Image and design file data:
================================

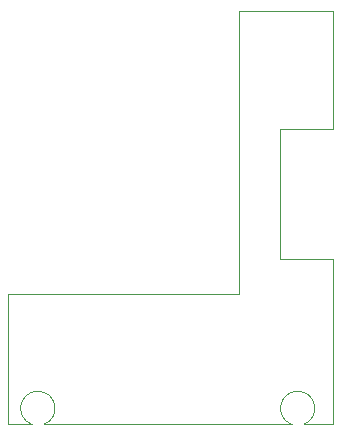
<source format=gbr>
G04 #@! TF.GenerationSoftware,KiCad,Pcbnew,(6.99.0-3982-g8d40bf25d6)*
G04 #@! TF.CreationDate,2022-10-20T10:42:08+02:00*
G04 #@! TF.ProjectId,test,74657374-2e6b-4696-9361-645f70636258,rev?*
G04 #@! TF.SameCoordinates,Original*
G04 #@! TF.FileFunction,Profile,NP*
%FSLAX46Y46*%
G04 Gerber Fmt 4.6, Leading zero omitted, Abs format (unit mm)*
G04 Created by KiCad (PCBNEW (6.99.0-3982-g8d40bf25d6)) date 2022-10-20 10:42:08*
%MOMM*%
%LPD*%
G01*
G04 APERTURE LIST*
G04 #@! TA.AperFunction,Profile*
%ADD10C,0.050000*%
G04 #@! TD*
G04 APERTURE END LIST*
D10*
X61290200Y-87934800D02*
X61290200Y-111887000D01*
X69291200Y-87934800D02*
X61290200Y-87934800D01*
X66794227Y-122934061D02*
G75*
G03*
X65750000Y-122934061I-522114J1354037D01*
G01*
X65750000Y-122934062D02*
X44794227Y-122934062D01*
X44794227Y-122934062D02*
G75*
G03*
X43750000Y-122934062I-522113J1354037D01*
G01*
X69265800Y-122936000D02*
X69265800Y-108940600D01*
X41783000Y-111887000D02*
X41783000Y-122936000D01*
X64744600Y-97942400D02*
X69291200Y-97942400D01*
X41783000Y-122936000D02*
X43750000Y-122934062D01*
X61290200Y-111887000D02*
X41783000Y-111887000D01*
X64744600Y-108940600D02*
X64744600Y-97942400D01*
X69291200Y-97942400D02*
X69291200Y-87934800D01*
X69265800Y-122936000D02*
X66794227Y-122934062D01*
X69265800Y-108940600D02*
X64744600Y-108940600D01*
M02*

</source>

================================

**Exercise directions**
What is needed is a word-for-word restatement of the entries, minus any pictures.

**Result of this task**
<source format=gbr>
G04 #@! TF.GenerationSoftware,KiCad,Pcbnew,(6.99.0-3982-g8d40bf25d6)*
G04 #@! TF.CreationDate,2022-10-20T10:42:08+02:00*
G04 #@! TF.ProjectId,test,74657374-2e6b-4696-9361-645f70636258,rev?*
G04 #@! TF.SameCoordinates,Original*
G04 #@! TF.FileFunction,Profile,NP*
%FSLAX46Y46*%
G04 Gerber Fmt 4.6, Leading zero omitted, Abs format (unit mm)*
G04 Created by KiCad (PCBNEW (6.99.0-3982-g8d40bf25d6)) date 2022-10-20 10:42:08*
%MOMM*%
%LPD*%
G01*
G04 APERTURE LIST*
G04 #@! TA.AperFunction,Profile*
%ADD10C,0.050000*%
G04 #@! TD*
G04 APERTURE END LIST*
D10*
X61290200Y-87934800D02*
X61290200Y-111887000D01*
X69291200Y-87934800D02*
X61290200Y-87934800D01*
X66794227Y-122934061D02*
G75*
G03*
X65750000Y-122934061I-522114J1354037D01*
G01*
X65750000Y-122934062D02*
X44794227Y-122934062D01*
X44794227Y-122934062D02*
G75*
G03*
X43750000Y-122934062I-522113J1354037D01*
G01*
X69265800Y-122936000D02*
X69265800Y-108940600D01*
X41783000Y-111887000D02*
X41783000Y-122936000D01*
X64744600Y-97942400D02*
X69291200Y-97942400D01*
X41783000Y-122936000D02*
X43750000Y-122934062D01*
X61290200Y-111887000D02*
X41783000Y-111887000D01*
X64744600Y-108940600D02*
X64744600Y-97942400D01*
X69291200Y-97942400D02*
X69291200Y-87934800D01*
X69265800Y-122936000D02*
X66794227Y-122934062D01*
X69265800Y-108940600D02*
X64744600Y-108940600D01*
M02*

</source>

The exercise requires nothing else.